If you’ve been following the last few posts, you’ll know that we’ve been enjoying a trip around a few schools in the UK with a group of high level Microsoft executives from the US who have been in Europe for a couple of weeks. So far they’ve attended the Learning & Teaching World Forum, with 60 Ministers of Education, and had a series of high level meetings with governments around Europe. And now they’re back with us in the UK, taking a road trip to visit some schools. And so far everything’s been going well – a day visiting Birmingham.
The next stage of the trip didn’t quite work out as planned, and who knows, there may be an email in my inbox a little later today advising me of the need to pack my bags! Let me explain…
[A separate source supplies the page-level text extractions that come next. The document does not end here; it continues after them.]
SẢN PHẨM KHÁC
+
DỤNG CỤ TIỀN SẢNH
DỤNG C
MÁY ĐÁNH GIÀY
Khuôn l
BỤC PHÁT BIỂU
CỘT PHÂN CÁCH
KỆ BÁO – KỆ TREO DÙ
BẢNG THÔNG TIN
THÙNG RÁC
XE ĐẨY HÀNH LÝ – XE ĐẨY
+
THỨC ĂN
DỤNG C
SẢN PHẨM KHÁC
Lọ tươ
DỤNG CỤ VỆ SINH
The “Great British Rail Journey”…
We arrived at New Street Station in plenty of time, and we had our pre-booked First Class train tickets in our hands. As you may know a platform at New Street isn’t the best place to kill half an hour waiting for a train, but it went quickly as we talked about the day’s visits. When the train arrived, it was chaos. It had only four carriages, despite running from Manchester to Exeter at peak hour. The First Class carriage was packed solid, with bags and people lining the carriage. And people already comfortable in all of our seats. It took us a while to sort that out, and get ourselves settled down. The rest of the two hours were okay – apart from having to suffer for the first 45 minutes to Cheltenham under the glower of the people who’d been sitting in our seats. (I can see their point of view, they too had paid for a first class ticket, but at least we had booked our seats. And the chap sitting in my seat insisted I produce all of the booking paperwork showing the seat number, despite the sign already on the seat, so by the time I’d finished that, my sympathy had waned a bit).
Our hotel turned out to be quite close to Tiverton Parkway, so we left the train there.
…followed by the “Memorable British Cab Ride”
Fortunately I’d pre-booked a minibus to meet the five of us, but it wasn’t waiting at the station. So I called the helpful chap Id spoken with on Wednesday evening. Unfortunately, the helpful Devonian had noted it down for an hour later, so the minibus was on the other side of the county, and there wasn’t another suitable sized vehicle, or a pair of smaller vehicles available. Aargh!
Either everybody was going to have to wait in the bus shelter for half an hour or we could get a car that was too small in 5 mins. (As you can see Michael at this point was still enjoying the novelty of having his travel arrangements sorted by us, rather than the “Executive Travel Team” that normally co-ordinate all the arrangements of the top level teams from Seattle).
This was an easy decision – send the normal size cab, and I could despatch everybody else to the hotel, and then I’ll follow on later. As far as I was concerned, that would mean that everybody would be happy – and a half-hour penance in a bus shelter would mean I’d feel the pain of not having checked on the minibus booking on the way down in the train.
But the others had different views. When the little MPV turned up, absolutely everybody insisted that we’d find a way to fit all of us into it, and I wasn’t allowed to send them off. Instead, we had a game of sardines in the back for the 15 minute trip to Cullompton.
This got recorded onto a series of photos (stitched together above) – I fear it’s so that when my next Performance Review comes up there’ll be documentation to discuss!
I will, of course, point out that absolutely everybody was smiling in the photo (well, not me, for obvious reasons) and that it’s the moments like these that make trips memorable.